This project was concluded in 2017.
Andreas Kerren (Lnu), Carita Paradis (Lund University) and Magnus Sahlgren (Gavagai AB)
Other researchers/Doctoral students
Maria Skeppstedt, Vasiliki Simaki, Kostiantyn Kucher
Swedish Science Council (Vetenskapsrådet)
Computer Science (Department of Computer Science, Faculty of Technology)
More about the project
The full name of this interdisciplinary project is "Advances in the description and explanation of stance in discourse using visual and computational text analytics", abbreviated StaViCTA.
The project will identify how people express stance and positions – that is, attitudes, feelings, perspectives, certainty, doubt and trust – in digitized web based media, news and web sites, micro-blogs like Twitter, social media like Facebook, and electronic forums.
Stancetaking is an important factor in the communicative dynamics. It conveys not only factual information, but also plays a crucial role in social interaction. There is a need for both a deeper theoretical understanding of the stance as a phenomenon and practical methods for analyzing the expression of stance in real language data.
The analytical methods that are available are simplistic and essentially developed for small and static data. Our goal is to develop innovative computational analysis and visualization methods for investigations of stance in very large and dynamic text data. The methods developed in this project bring together theory, data analysis and information visualization in a unique way, and therefore provide a novel and deeper understanding of the expression of stance in texts.
The project was carried out within the Information and Software Visualization research group.
Popular scientific summary
The StaViCTA project focused on the analysis of stance in English written online social media, such as blog or Twitter posts. Taking stance is the expression of attitudes, judgments, doubts, trust, or certainty about a specific topic, and its analysis is crucial for application fields like crisis management, financial analytics, or business intelligence. Our research interests were to identify the language resources for such expressions in the context of social media and how they act together over time. In addition, we wanted to research the technologies that are needed to achieve these goals. Consequently, the members of StaViCTA came from different subjects—linguistics, computational linguistics, and information visualization—in order to exploit synergies and to enable human beings to make sense of large dynamic text data and allow for exploration, control and final evaluation of the analysis processes and results.
To increase the chances of finding enough stance expressions in social media, we concentrated on political blogs, for example on the Brexit. The ten stance categories chosen are AGREEMENT/DISAGREEMENT, CERTAINTY, CONTRARIETY, HYPOTHETICALITY, NECESSITY, PREDICTION, TACT/RUDENESS, SOURCE OF KNOWLEDGE, UNCERTAINTY, and VOLITION. From this, we compiled a gold standard stance corpus on which we then carried out further analyses, for instance, which of these stance categories co-occur together and which not. This corpus has been made available publicly. We then attested that our notional approach was successful in identifying stance-taking in discourse.
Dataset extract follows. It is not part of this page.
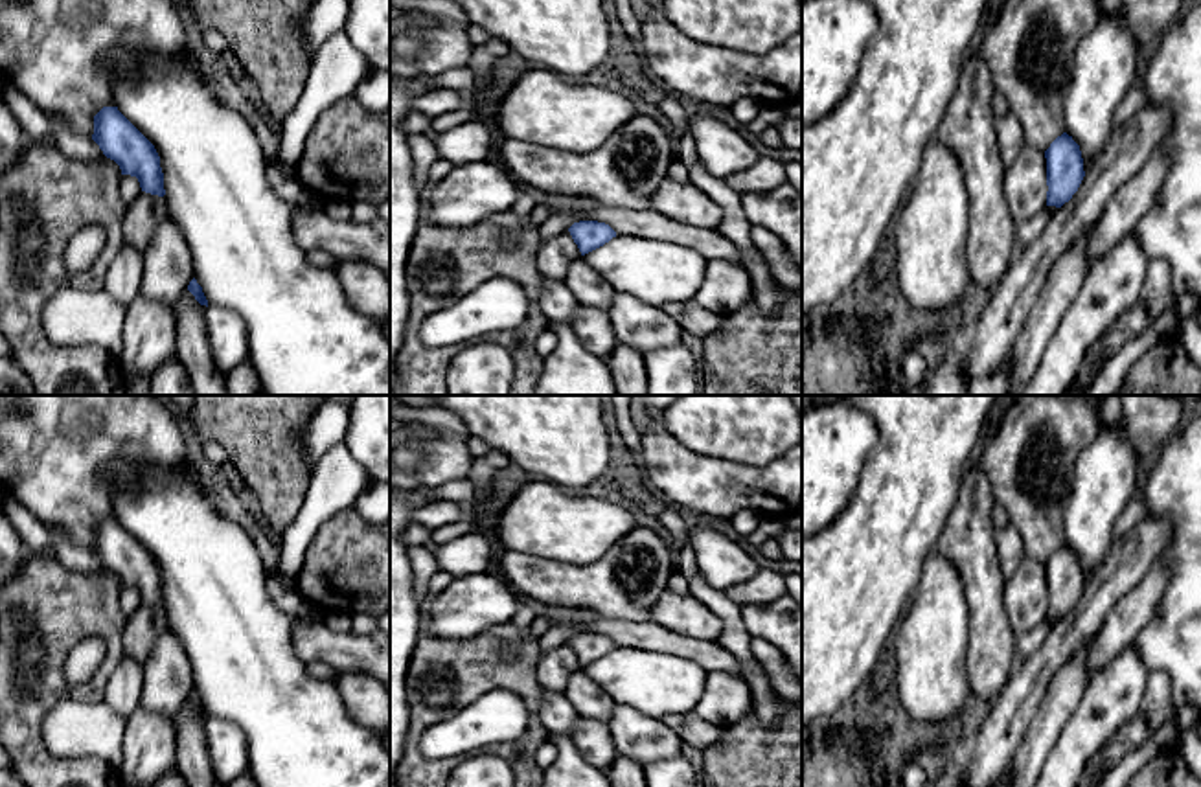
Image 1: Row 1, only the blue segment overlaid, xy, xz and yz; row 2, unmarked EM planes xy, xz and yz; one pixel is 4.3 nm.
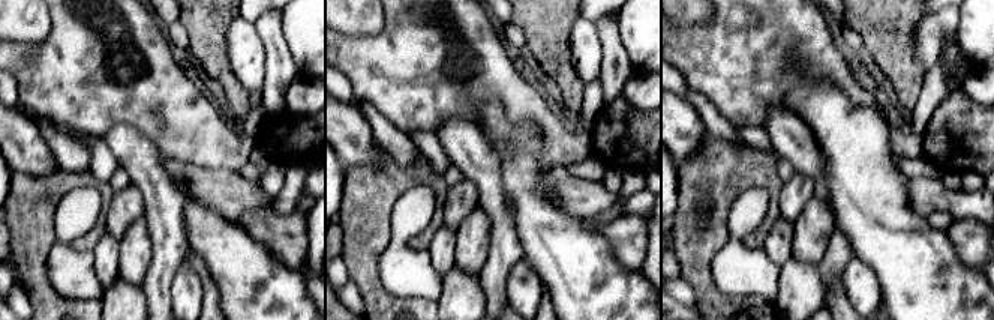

On the computational side, we developed so-called machine learning classifiers that are specialized on political texts and able to identify the above-mentioned categories in social media texts. We applied a machine learning technique called active learning for the automatic selection of useful training samples and for subsequent interactive querying of a person to manually provide the right classification. Here, we showed the usefulness of a number of methods, which optimize for resource-efficiency when collecting training data, implemented them, and made them freely available.
Interactive visualization helps to bring all these concepts together and provides the users with a tool to effectively access the textual online data, to apply and interpret the classifiers and their results, but also to make the process of building the training data for the classifiers more efficient and analyzable. Thus, we developed a number of novel, web-based visualization approaches for investigating lexical features for stance phenomena in social media and for supporting text data annotation and classifier training by using active learning stance classification. Finally, we implemented visualization tools for specific application areas, such as digital humanities, that built on our project results.